Something else that sucks, is sorting out my life. Oh to just be simple! Being the complicated tripartite being in the process of life. . . isn't necessarily all it's cracked up to be. Maybe where I error is in actually trying to figure it all out. I'd say I'd like to be simple again like a child, but even a child is inquizative(sp) and curious about how things work and such. . . therefore, such a reverse would not be entirely useful. What causes us not simply to love and simply to trust? Is it the cruelness in the world? in our past? in ourselves? Damn curruption. Damn satanic nature. In ourselves we are not safe from it. . . it lurks behind ever corner just waiting to pounce and devour us for a snack. (1 Peter 5;7-11). I hate it. Where are we safe from it? I'm told only in loving Him, in trusting Him. But one knows that we don't even have love for God and trust in Him in and of ourselves. What then? I suppose this is where we need to invite Him in again. . . and not only so, but also receive Him into us through our cooperation with Him by our receiving Him through His word. Allowing Him to become the Love in us, and the Trust/the Faith in us toward God.
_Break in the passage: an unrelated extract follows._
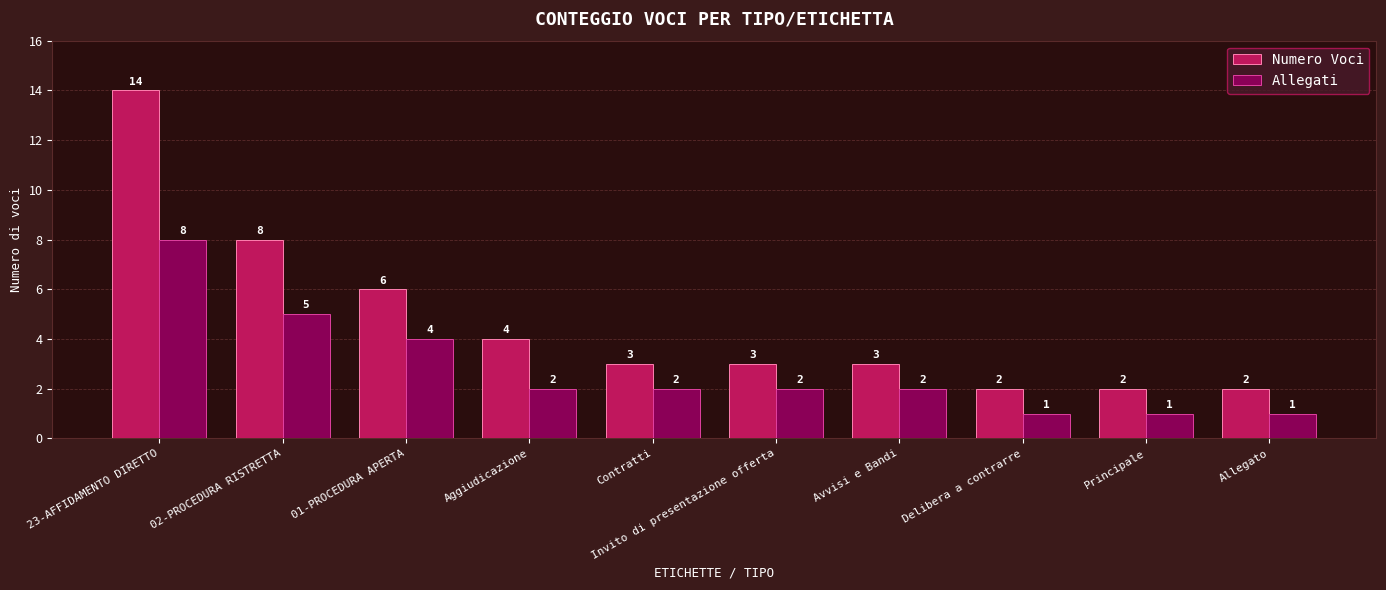

Which label corresponds to the largest value in the chart?

23-AFFIDAMENTO DIRETTO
Running to His word. Opening to Him in His word. Now there's a concept. It seems almost absurd that such a simple seemingly non-related action to my dilemma would work, but perhaps it's worth a try? Would it simplify me? Perhaps. Oh I would hope so.

stop in the name of love

I don't think I really have any right to blog about love. I don't even really know what it is. I extinguish whatever flame comes my way. . . like I am afraid of the blaze and what it might do. One thing I am certain of is that I am not love, not in and of myself, that's for sure. Sure, I love, but my love hurts. Both myself and those it's unleashed upon, I'm afraid. And because of that I do not know if it is even something I should allow out anymore. However, I cannot stop loving. . . in whatever capacity that I do. I've tried to shut the door before, and inevitiably somehow, someone finds a way to come in. Even those that don't even try or suspect it. And that can be rather frightning. . . for both parties. . . maybe not at first, or maybe not til it's discovered, but at any rate,. . . love. It's one of those four-letter words that wreck havic of all degrees wherever it treads. I don't really regret having loved or loving, yet perhaps for the sake of the recipient I may feel some remorse of having subjected them to my love, untamed and indecisive as it is. Grrr. . . didn't I just begin by saying I shouldn't blog about love. Hmmm. . . yes, I do believe I did. I'm not babbling to make love seem trite. I do believe that love is a very real and genuine feeling. Even mine. . . as complicated and uninterpretive as it is. Sure, I still don't understand it. . . but perhaps I think that somehow blogging about it would help me sort things out about it. I donno. At this point all I know is I'm up too late tonight. . . second night in a row, and hence, this entry probably belongs in my drunk on fatigue blog, but the Travel Monkey deserves a little attention now and then too. Can't have them jealous over each other. (uhm, ya, I'm tired. . . personifying blogs could very well count as delerium, couldn't it?!) Ok, ok, I'll stop.